## INSTRUCCIONES:
[a] En el texto sobre el palacio de Putin, ¿qué nombre le daban sus socios al dueño de la dacha?
[b] Escribe la parte siguiente del texto sobre el palacio de Putin, empezando justo después de su última oración.

## TEXTO DEL EJERCICIO:

________________

“Lo malo es que Navalny no era James Bond, ni tenía el respaldo de majestad alguna”
Sus socios lo llamaban “Mijail Ivanovich”, para que los curiosos eventuales —por su bien, ya se entiende— no supieran a quién se referían, ni algún día pudieran asociar el prestigio político del personaje a una genuina empresa criminal. Que era precisamente el caso de la construcción de su inefable y nada humilde casa: una dacha veraniega de dieciocho mil metros cuadrados, situada a las orillas del Mar Negro en una propiedad que abarca alrededor de siete mil héctáreas: setenta millones de metros cuadrados, seguramente apenas suficientes para satisfacer el ego del tal Mijail Ivanovich, conocido mejor como Vladimir Putin.
Por la dacha imperial del líder ruso no pasan los aviones ni los barcos. Tampoco, por supuesto, los hijos de vecino. Desde su construcción hasta la fecha, tal parece que el tema es secreto de Estado, y con ello leyenda inevitable. Varios años debieron transcurrir antes de que salieran a la luz algunas cuantas fotos de las habitaciones y la entrada, delatoras quizá del mal gusto del dueño, pero aún no bastantes para hacerse una idea de la clase de fasto babilónico imperante en aquel palacio amurallado. Hasta que un día apareció en YouTube la película de casi dos horas donde el opositor Alexei Navalny lo encueraría frente a más de cien millones de internautas: El palacio de Putin. La historia del soborno más grande del mundo.

________________

[Elementos almacenados]
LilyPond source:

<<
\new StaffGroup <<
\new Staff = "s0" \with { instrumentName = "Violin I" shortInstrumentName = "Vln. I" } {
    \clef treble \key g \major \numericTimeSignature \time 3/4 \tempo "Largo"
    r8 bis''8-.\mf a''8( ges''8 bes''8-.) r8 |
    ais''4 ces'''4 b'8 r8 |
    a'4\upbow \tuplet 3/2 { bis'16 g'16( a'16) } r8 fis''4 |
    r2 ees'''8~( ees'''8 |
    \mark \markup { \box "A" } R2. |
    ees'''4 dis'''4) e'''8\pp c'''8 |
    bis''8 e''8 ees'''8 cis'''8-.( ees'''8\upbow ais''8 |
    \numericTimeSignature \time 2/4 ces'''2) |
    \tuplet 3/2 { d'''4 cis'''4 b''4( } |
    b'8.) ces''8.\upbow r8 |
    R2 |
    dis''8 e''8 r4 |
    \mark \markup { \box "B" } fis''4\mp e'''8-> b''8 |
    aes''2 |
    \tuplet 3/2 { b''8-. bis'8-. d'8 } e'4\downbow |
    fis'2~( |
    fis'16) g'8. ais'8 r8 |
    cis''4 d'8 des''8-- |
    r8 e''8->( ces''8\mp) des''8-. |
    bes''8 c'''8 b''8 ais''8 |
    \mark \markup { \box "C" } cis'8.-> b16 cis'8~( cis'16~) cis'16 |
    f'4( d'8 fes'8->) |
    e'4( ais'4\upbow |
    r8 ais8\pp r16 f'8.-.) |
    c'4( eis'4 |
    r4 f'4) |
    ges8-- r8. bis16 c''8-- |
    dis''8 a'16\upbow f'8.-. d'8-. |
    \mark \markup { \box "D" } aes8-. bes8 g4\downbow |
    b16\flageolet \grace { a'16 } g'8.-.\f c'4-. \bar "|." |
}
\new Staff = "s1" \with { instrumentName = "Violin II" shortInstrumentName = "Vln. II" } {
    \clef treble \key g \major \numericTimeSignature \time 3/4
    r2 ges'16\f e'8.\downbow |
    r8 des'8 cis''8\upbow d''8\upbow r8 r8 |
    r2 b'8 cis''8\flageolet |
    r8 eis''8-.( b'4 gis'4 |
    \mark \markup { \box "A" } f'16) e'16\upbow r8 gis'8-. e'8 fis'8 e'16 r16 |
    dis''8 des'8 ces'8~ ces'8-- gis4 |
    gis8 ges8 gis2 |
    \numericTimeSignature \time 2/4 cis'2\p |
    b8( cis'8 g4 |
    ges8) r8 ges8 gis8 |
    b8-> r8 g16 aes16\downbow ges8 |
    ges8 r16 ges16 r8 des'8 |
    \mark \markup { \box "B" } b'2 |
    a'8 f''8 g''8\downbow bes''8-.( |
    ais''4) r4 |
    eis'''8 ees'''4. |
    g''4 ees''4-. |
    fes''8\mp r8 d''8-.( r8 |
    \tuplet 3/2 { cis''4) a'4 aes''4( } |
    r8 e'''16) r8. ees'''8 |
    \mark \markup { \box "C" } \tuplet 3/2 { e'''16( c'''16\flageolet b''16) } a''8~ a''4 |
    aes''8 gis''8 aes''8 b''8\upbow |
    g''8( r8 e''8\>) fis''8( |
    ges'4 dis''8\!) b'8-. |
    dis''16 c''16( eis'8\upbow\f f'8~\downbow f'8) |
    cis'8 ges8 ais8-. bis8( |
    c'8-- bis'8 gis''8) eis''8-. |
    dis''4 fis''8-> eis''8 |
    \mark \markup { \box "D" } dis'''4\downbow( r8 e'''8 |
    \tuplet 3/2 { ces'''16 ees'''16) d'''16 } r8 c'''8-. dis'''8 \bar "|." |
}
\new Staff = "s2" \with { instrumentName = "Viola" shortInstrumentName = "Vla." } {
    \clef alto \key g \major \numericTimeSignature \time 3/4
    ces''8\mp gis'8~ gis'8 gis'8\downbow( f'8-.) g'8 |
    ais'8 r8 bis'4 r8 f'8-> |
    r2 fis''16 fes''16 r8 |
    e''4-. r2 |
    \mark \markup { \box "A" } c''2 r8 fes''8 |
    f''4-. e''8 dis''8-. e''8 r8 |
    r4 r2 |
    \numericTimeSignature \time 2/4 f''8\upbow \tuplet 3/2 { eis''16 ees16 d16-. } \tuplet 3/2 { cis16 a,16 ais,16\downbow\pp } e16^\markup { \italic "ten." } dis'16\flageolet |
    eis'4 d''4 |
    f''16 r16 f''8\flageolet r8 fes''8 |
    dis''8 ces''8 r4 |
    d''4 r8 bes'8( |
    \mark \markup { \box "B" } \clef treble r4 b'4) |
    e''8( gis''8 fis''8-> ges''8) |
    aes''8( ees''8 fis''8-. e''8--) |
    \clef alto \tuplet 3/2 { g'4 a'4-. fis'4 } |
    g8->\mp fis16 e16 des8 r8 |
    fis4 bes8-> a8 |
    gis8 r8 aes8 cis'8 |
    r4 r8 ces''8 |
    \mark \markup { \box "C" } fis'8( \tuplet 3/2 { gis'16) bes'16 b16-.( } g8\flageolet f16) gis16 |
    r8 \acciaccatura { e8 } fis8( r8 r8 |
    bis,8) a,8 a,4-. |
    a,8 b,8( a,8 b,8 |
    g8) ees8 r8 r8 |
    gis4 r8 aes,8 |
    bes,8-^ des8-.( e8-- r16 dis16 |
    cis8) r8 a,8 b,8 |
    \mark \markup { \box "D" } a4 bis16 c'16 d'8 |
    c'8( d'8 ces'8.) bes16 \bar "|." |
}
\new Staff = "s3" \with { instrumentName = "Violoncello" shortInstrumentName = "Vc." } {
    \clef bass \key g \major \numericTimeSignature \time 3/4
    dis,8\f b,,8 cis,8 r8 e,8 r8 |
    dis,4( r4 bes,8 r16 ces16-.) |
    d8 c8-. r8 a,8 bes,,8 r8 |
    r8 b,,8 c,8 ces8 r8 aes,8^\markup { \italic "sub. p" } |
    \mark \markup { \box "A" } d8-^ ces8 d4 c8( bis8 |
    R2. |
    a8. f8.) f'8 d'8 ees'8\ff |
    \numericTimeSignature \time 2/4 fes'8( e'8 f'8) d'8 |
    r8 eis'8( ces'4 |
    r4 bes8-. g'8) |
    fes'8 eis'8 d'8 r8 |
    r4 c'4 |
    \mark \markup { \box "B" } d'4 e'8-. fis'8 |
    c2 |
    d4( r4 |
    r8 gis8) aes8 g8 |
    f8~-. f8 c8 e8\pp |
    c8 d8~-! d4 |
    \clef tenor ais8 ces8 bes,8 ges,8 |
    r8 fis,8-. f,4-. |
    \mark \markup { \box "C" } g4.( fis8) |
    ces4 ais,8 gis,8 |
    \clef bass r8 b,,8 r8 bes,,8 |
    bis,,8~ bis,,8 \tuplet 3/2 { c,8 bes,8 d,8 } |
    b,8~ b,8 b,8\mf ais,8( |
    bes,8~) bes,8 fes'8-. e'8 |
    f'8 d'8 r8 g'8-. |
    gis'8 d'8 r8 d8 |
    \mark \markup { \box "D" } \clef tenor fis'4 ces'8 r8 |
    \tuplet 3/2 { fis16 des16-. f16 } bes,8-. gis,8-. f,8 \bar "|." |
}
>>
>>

________________

## RESPUESTAS:
[a] Lo llamaban "Mijail Ivanovich".

[b]
No se puede decir que el alcázar de marras le haya salido caro al presidente ruso, si Navalny y su equipo dejan claro que nada o casi nada le costó. Cuesta trabajo, en cambio, dar crédito a los fastos desmedidos del château, cuya opulencia es inconmensurable y nos permite ubicar a su dueño como uno de los típicos villanos de Ian Fleming. Lo malo es que Navalny no era James Bond, ni tenía el respaldo de majestad alguna. Hay mucho de ominoso en las imágenes del documental, donde el hoy fallecido opositor nos solaza con datos tan curiosos como el staff de cuarenta jardineros que trabajan de planta sólo para Putin. No es de extrañar que el líder se tomara la afrenta como algo personal.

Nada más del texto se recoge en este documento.